Agree that reverting the whole feature makes more sense, but was
aiming to the minimum change required to allow for a "brown bag"
release with this.

The way the PCRE2 integration works, uses the fast path that presumes
valid UTF-8 and is documented[1] to have "Undefined Behaviour" when
the subject that is being searched on is not.

That has been shown before to lead to crashes or infinite loops

Carlo

[1] https://www.pcre.org/current/doc/html/pcre2jit.html#SEC4
Junio C Hamano Nov. 16, 2021, 6:48 p.m. UTC | #4
Ævar Arnfjörð Bjarmason <avarab@gmail.com> writes:

> In the context of this being a pretty urgent post-release fix (but I
> don't know if Junio would consider a point-release, so perhaphs it's
> not) I'd be OK with either of:
>
>  A. Let's back out this new log grep color thing entirely while we
>     reconsider this. The gitster/hm/paint-hits-in-log-grep topic
>     currently reverts cleanly.
>
>  B. Don't break the new log grep color thing, and also fix the 'grepping
>     binary' regression (which is much more important than having A)
>
> But let's not go for some in-between where we break the new feature to
> the point of it being worse than the state of not having it at all in
> v2.33.0.
>
> I.e. without the that log grep color feature we wouldn't screw up the
> display of non-ASCII characters in log output (yay), in v2.34.0 we
> don't, but also color the match (yay), but we broke grepping binary
> *files* (boo!).

Sorry, but with too many new patches on the list that are not
urgent, while we wanted to see us work solely on post-release
regression fixes, I do not seem to be able to locate the reports of
this "breakage" and the other binary-file breakage.

## DATA UNDER STUDY
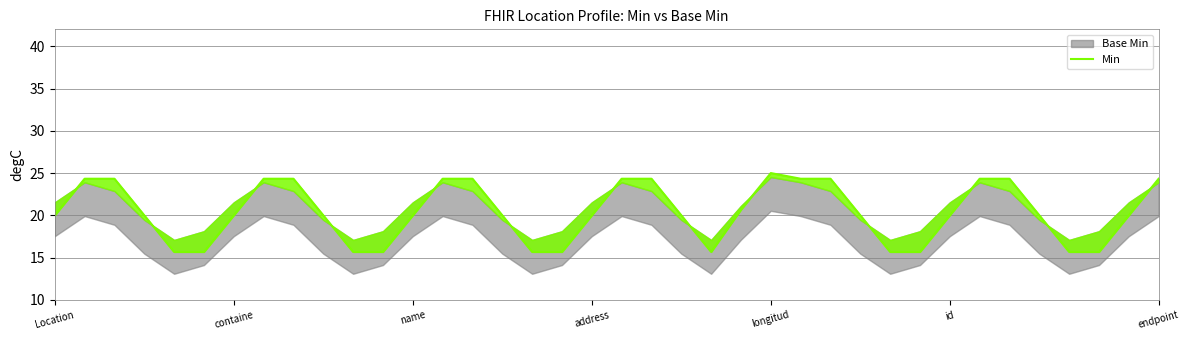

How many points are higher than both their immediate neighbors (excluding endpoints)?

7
* * *
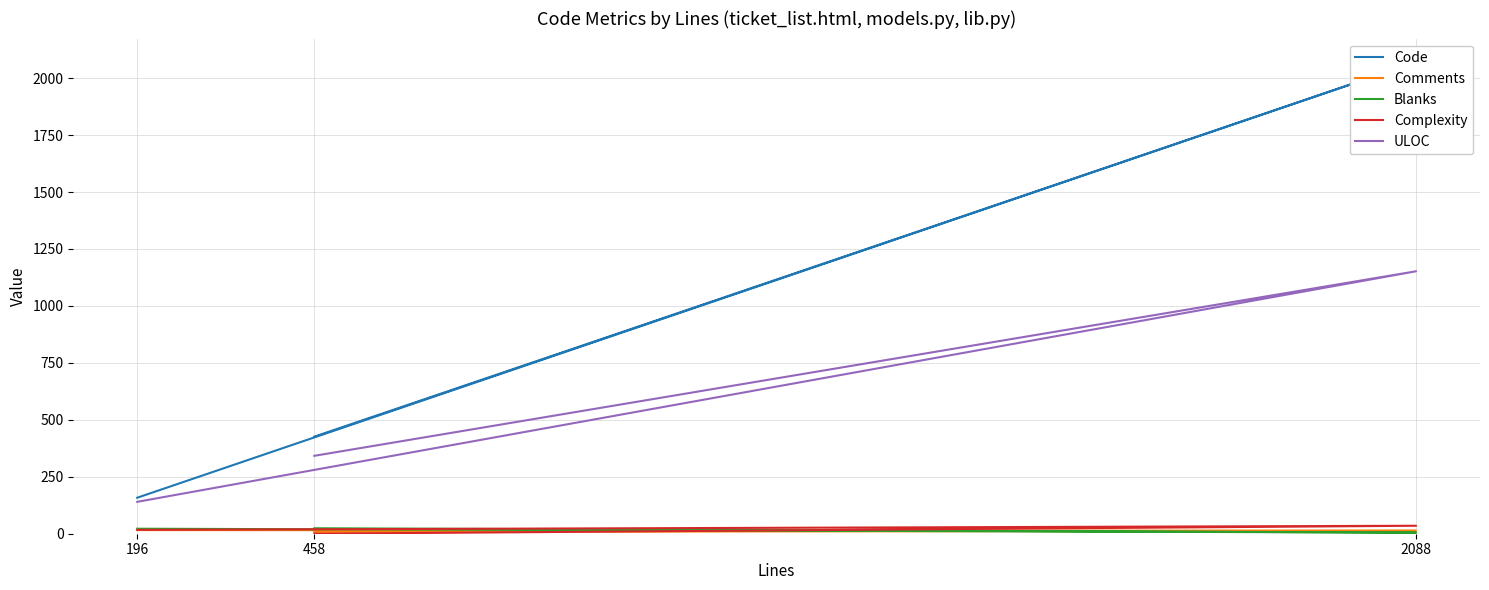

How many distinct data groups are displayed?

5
* * *
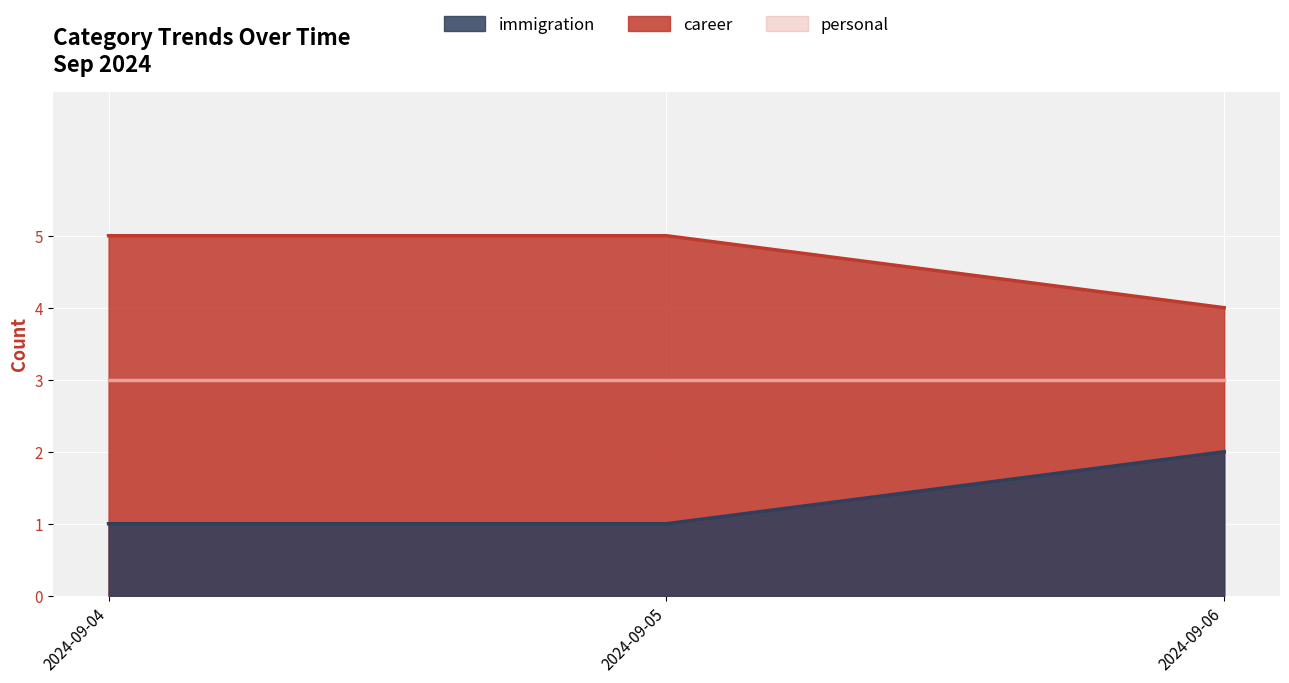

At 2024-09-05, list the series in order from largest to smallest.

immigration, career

## TASK SET
(1) Answer these about the mailing list thread:
(a) What does the fast path used by the PCRE2 integration presume about the subject?
(b) Which topic is said to currently revert cleanly?
(c) What does Junio say he cannot seem to locate?
(2) List each line of the entries that contains the string "many".

## EXPECTED RESULTS
(1)
(a) It presumes valid UTF-8.
(b) The gitster/hm/paint-hits-in-log-grep topic.
(c) The reports of this "breakage" and the other binary-file breakage.

(2)
How many points are higher than both their immediate neighbors (excluding endpoints)?
How many distinct data groups are displayed?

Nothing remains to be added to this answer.